There was a pause. Xenia had wandered near the back of his chair and Fletcher could feel convection currents as if from a free standing heater. It needed a direct question to get his mind on the agenda and Duvorac supplied it. “What do you know of the Laodamians, Commander?”
“Not much. They’re well inside O.G.A. space. I.G.O. military ships never visit. I was there, for a brief stopover, in a European Space Corporation freighter. Never left the space port. Hominoid. Advanced.
Look like gorillas, but that’s deceptive. Technically very smart. Taken public persuasion techniques as far as they go. Beyond what is permitted under the I.G.O. Charter of Human Rights. I recall now, we had the ship under full screening all the time we were in the gravisphere.”
“Thank you, Commander. Very useful. That is so, of course. Why would there be Laodamians in these underground groups?”
“If a putsch is intended, they could be useful to soften up public opinion.”
“That is what I think. But you can see it is important that we know what methods are to be used. Then we can develop a counterstrike.”
“What about the government? They ought to do something about it.”
“The official government is undermined by traitors. It is unable to do anything against this strong minority, which has allies amongst all the old ruling families. No, we have to save them from themselves without being seen to do so.”
“I see that. What do you want me to do?”
“Work with Xenia. There is one investigation you can make right away.

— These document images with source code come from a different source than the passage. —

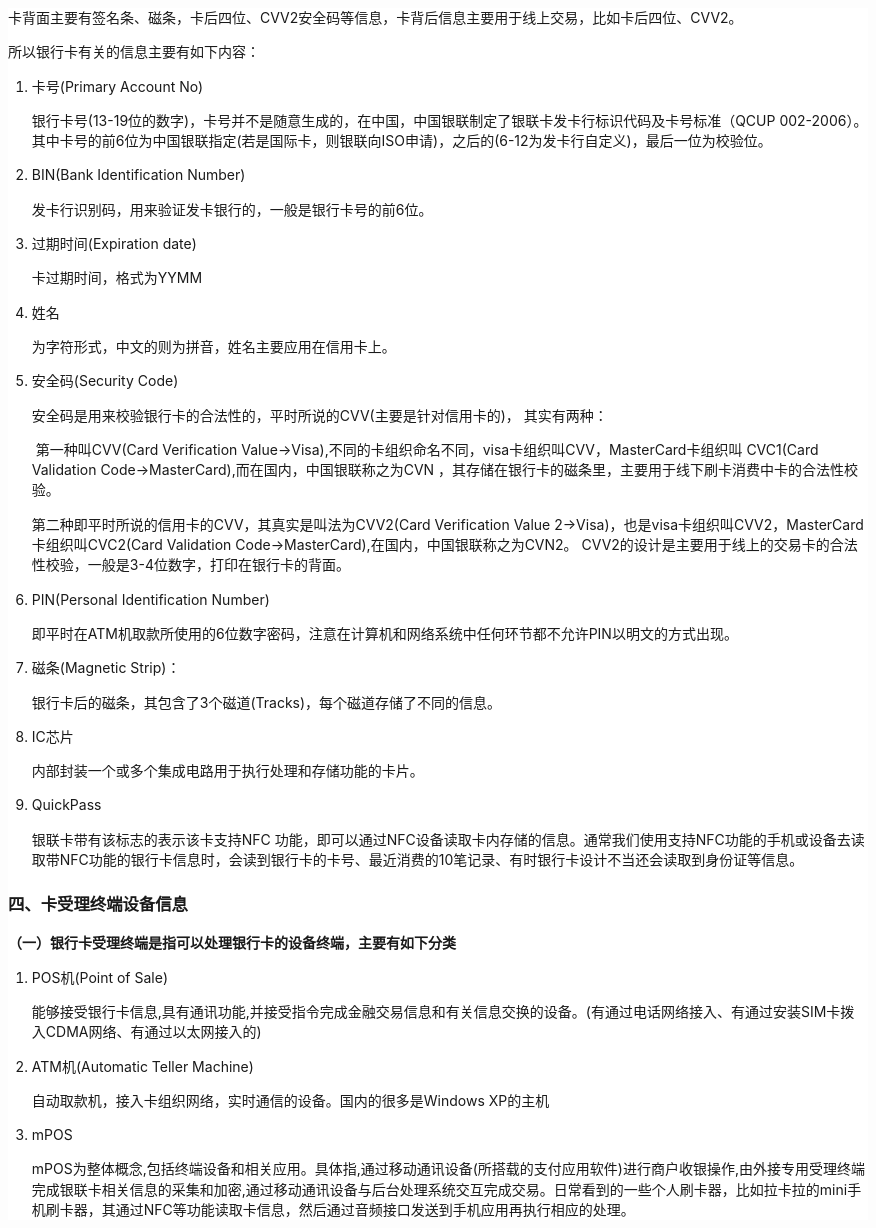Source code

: 卡背面主要有签名条、磁条，卡后四位、CVV2安全码等信息，卡背后信息主要用于线上交易，比如卡后四位、CVV2。

所以银行卡有关的信息主要有如下内容：

1.  卡号(Primary Account No)
    
    银行卡号(13-19位的数字)，卡号并不是随意生成的，在中国，中国银联制定了银联卡发卡行标识代码及卡号标准（QCUP 002-2006）。其中卡号的前6位为中国银联指定(若是国际卡，则银联向ISO申请)，之后的(6-12为发卡行自定义)，最后一位为校验位。
    
2.  BIN(Bank Identification Number) 
    
    发卡行识别码，用来验证发卡银行的，一般是银行卡号的前6位。
    
3.  过期时间(Expiration date)
    
    卡过期时间，格式为YYMM
    
4.  姓名
    
    为字符形式，中文的则为拼音，姓名主要应用在信用卡上。
    
5.  安全码(Security Code)
    
    安全码是用来校验银行卡的合法性的，平时所说的CVV(主要是针对信用卡的)， 其实有两种：
    
     第一种叫CVV(Card Verification Value->Visa),不同的卡组织命名不同，visa卡组织叫CVV，MasterCard卡组织叫 CVC1(Card Validation Code->MasterCard),而在国内，中国银联称之为CVN ，其存储在银行卡的磁条里，主要用于线下刷卡消费中卡的合法性校验。
    
    第二种即平时所说的信用卡的CVV，其真实是叫法为CVV2(Card Verification Value 2->Visa)，也是visa卡组织叫CVV2，MasterCard卡组织叫CVC2(Card Validation Code->MasterCard),在国内，中国银联称之为CVN2。 CVV2的设计是主要用于线上的交易卡的合法性校验，一般是3-4位数字，打印在银行卡的背面。
    
6.  PIN(Personal Identification Number)
    
    即平时在ATM机取款所使用的6位数字密码，注意在计算机和网络系统中任何环节都不允许PIN以明文的方式出现。
    
7.  磁条(Magnetic Strip)：
    
    银行卡后的磁条，其包含了3个磁道(Tracks)，每个磁道存储了不同的信息。
    
8.  IC芯片
    
    内部封装一个或多个集成电路用于执行处理和存储功能的卡片。
    
9.  QuickPass
    
    银联卡带有该标志的表示该卡支持NFC 功能，即可以通过NFC设备读取卡内存储的信息。通常我们使用支持NFC功能的手机或设备去读取带NFC功能的银行卡信息时，会读到银行卡的卡号、最近消费的10笔记录、有时银行卡设计不当还会读取到身份证等信息。
    

### 四、卡受理终端设备信息

**（一）银行卡受理终端是指可以处理银行卡的设备终端，主要有如下分类**

1.  POS机(Point of Sale)
    
    能够接受银行卡信息,具有通讯功能,并接受指令完成金融交易信息和有关信息交换的设备。(有通过电话网络接入、有通过安装SIM卡拨入CDMA网络、有通过以太网接入的)
    
2.  ATM机(Automatic Teller Machine)
    
    自动取款机，接入卡组织网络，实时通信的设备。国内的很多是Windows XP的主机
    
3.  mPOS
    
    mPOS为整体概念,包括终端设备和相关应用。具体指,通过移动通讯设备(所搭载的支付应用软件)进行商户收银操作,由外接专用受理终端完成银联卡相关信息的采集和加密,通过移动通讯设备与后台处理系统交互完成交易。日常看到的一些个人刷卡器，比如拉卡拉的mini手机刷卡器，其通过NFC等功能读取卡信息，然后通过音频接口发送到手机应用再执行相应的处理。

She has identified a regular meeting place outside Kristinobyl. There is a growing cache of technical equipment. You may be able to decide how it is to be used.”
“An engineer would be a better choice.”
“You are too modest, Commander. I have been studying your service profile. It is very
impressive.”
Xenia said, “I like eet, also.”
The people’s choice stood up. “When do we start?”
“Very soon. First the back room boys will fix you a new identity. Also a new face. Don’t be alarmed No surgery. Just a thin plastic skin that goes on and comes off like a mask. Good luck.”
Standing in Kristinobyl main square, waiting for Xenia to meet him under the clock, Fletcher felt integrated with the heavy-class intriguers of all time. The make-up syndicate had done a good job. His face had been given a squareish cast. Looking at himself after the event, he had believed it was a trick mirror. He couldn’t recognize himself which ought to be good enough.
Ethnic stock was more difficult to hide, so he was a civilian Earthman, one of the many who lived and worked in the cosmopolitan business sector of Kristinobyl. Papers identified him as Harry Fenton, a technical assistant in a firm of micro switchgear importers.
When she arrived with a quick, buoyant step, Xenia could have been any small, dark Eastern-European type keeping a date. Straight black hair swung silkily to her shoulders; skilful colouring masked normal skin pallor; a loving artist in foam plastic had given her ogee arch treatment under her tabard to rival an Apsaras.
Only the hand she put on his arm was out of character. Its warmth was electric. She said, ambiguously,
“How do you laike eet, Harree?”
It was a big question, so he played for time with “I can take it or leave it.” Her throaty giggle earned a blank stare from a traditional Garamasian matron in a black caftan, who was walking the statutory half pace behind her husband. They were in business as a vaudeville team.
After the initial strangeness, Fletcher recognized that he was enjoying the experience. He had always been aware of his own tendency to act out a part and stand aside as a spectator while it was going on, almost in self-mockery. But there had always been an undertone of unresolved guilt, as though he knew he should not be doing it. He had always envied men like Cameron of Hawk, who were totally outgoing and never had a doubt about their mission. This was a holiday for a schizo. Split personality in the line of duty. He began to elaborate on the role.